JW's are the other significant minority sect, outside the Churches of God, that celebrate a version of the Passover, commemorating the Last Supper, only once each year.

I'll be giving the JW version a miss, though I think it's interesting that outsiders are now welcome to attend. As I understand it, only a very few, those who believe they are among the elect group of 144,000, take the emblems of the bread and wine. Garden variety JWs simply look on.

Is there a strategy here one or more of the COGs might wish to emulate? After all, interested outsiders are usually welcome to attend the various Feast of Tabernacles services (with the exception of the very closed communities of PCG and COG-AIC.)

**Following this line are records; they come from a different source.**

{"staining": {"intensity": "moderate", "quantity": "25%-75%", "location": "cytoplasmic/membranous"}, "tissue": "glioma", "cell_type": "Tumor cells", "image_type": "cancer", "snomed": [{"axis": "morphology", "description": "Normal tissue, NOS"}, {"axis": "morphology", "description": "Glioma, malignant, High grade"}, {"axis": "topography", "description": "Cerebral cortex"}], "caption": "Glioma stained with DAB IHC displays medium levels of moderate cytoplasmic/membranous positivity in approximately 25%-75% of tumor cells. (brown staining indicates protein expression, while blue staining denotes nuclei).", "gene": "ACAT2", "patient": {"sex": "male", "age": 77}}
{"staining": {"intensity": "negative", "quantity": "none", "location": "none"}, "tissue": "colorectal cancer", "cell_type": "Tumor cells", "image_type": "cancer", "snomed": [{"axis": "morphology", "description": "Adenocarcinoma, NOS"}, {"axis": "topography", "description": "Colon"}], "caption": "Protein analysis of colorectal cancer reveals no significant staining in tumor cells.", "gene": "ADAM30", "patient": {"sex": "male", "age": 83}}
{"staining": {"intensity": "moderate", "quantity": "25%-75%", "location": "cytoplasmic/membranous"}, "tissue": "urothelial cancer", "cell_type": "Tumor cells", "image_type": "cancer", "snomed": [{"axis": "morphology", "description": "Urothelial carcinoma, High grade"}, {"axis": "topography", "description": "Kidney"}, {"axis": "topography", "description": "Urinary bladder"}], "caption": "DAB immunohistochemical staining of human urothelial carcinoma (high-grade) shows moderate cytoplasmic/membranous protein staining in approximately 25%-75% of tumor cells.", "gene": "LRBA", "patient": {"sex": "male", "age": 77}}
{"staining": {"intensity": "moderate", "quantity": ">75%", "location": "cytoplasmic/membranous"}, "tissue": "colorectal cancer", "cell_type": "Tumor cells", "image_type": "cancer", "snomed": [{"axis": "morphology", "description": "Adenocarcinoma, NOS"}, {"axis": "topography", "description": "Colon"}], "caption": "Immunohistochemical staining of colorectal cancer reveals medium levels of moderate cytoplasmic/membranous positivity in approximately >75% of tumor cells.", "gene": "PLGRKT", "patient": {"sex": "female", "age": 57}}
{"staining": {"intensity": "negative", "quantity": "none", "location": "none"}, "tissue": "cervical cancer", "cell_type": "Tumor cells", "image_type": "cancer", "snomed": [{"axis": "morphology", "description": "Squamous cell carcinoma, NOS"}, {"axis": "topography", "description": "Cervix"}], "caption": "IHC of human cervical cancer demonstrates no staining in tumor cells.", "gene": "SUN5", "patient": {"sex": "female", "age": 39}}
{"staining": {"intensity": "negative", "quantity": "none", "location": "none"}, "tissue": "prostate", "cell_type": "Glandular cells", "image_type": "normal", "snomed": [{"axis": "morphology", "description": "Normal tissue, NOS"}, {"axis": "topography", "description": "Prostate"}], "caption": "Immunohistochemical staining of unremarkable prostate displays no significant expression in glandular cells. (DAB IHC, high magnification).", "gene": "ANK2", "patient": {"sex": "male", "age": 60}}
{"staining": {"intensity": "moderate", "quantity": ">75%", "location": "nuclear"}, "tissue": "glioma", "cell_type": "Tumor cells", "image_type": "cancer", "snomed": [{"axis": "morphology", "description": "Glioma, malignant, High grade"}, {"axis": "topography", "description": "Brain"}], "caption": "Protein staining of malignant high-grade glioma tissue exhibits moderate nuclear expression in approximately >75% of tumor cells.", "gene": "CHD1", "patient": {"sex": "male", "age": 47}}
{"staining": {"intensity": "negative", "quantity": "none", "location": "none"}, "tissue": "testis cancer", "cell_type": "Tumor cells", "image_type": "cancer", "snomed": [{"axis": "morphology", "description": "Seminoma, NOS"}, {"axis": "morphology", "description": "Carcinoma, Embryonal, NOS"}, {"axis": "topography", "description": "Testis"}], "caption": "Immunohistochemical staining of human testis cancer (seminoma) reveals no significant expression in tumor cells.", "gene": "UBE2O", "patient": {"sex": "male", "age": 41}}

Every Christian community seems to have its own tradition involving a symbolic meal of bread and wine, basing it on the New Testament accounts. Mass, Eucharist, Sacramental meal, Passover, Lord's Supper; the similarities are obvious despite the different names. The annual Church of God version had its strengths and weaknesses. Footwashing never seemed to make much sense to me in a society without dusty roads and open-toed sandals, but being a once a year event it seemed to mean a lot more than the monthly "Holy Communion" service I was used to in the Lutheran church of my childhood.

Whatever else the Passover means, it's a statement of commitment. If that commitment is to the life and teachings of Jesus (rather than a sect or Elijah-figure) then maybe that's an entirely legitimate thing to do.